Maeve had little recollection of Pepe’s wife, the photo of her bringing back a distant memory, but something that she couldn’t grab hold of completely.
“We didn’t see a lot of you after that. Jack kind of kept to himself. I think seeing me and Jeannette together reminded him of what he had lost,” Pepe said. “And he was furious that we would even broach the subject of taking you in as our own.” He took a deep draw of oxygen and kept going. “I kept coming around for a little while, though. I liked to keep Jack in the loop on what was going on with the case.”
She waited.
“But we really had nothing,” he said, again looking sad and exhausted. “Someone hit your poor mom and we never found out who it was.” To Maeve, etched on his lined face were years of disappointment for that and other unsolved cases.

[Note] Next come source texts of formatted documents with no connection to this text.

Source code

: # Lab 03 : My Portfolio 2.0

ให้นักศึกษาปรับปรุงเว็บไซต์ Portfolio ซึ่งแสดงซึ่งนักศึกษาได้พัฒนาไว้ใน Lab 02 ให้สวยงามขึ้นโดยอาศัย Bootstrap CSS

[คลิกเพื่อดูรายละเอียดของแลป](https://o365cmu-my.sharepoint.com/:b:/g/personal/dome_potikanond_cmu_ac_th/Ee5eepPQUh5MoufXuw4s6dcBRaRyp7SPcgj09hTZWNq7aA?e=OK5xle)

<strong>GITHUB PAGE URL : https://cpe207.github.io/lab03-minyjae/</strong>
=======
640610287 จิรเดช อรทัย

“It was a red car,” Maeve said, harkening back to a sentence she said over and over when she was small, as if that would help someone figure out the person behind the crime.
He nodded. “Yes. It was red. Lots of red cars out there. Even then.”
She couldn’t bring herself to say it, even though it was what she was told, what she believed all these years. It was as if telling—the most grievous crime, according to Sean—would bring him back and allow him to do the bad things that he purported to do every day that he was alive and in her life. The things he did to her while he was in her life.
Pepe was getting tired and his head fell slowly toward his chest again. They had been together less than twenty minutes and she had no way of knowing if she would ever see him again, but she couldn’t bring herself to indict the one person she thought might be guilty of murdering her mother. Turned out she didn’t have to. Before he fell asleep, Pepe let out a small laugh.
“Funny thing was Jack always thought he knew who did it,” he said, raising a shaking hand to adjust his oxygen. “And he said if he could prove it, he would kill him.”
She didn’t need to ask who it was. She already knew.
CHAPTER 28
She was exhausted by the time she got home, the emotional weight of her visit with Pepe, a man she was sure would be deceased in a few short months, bearing down on her with such intensity that she could feel the approach of a blinding headache. She turned off the lights in the hope of dissuading little ghosts and goblins from ringing her bell in their quest for candy. The Pollizzis had wanted her as their own, something that she found perplexing and that she knew would have sent Jack into a blind rage. The implication that he couldn’t raise her on his own would have been a blow to any parent, but to one who loved his daughter as much as Jack loved Maeve, it must have been exponentially harder. He was proud; he loved his daughter. To think that anyone wouldn’t trust that love explained a lot about how he had raised her, trying to keep her close while relying on family members to pick up the slack, a decision that turned out to be the worst one he had made.
She stopped by Cal’s to say good night to the girls. She put on a happy face, the one that she had perfected throughout the years, as Cal came outside to brief her on the plans for the evening and the next day.
Maeve got out of the car and leaned against the passenger-side door, trying to look relaxed when all she felt inside was a roiling pot of emotion. Cal cut right to the chase.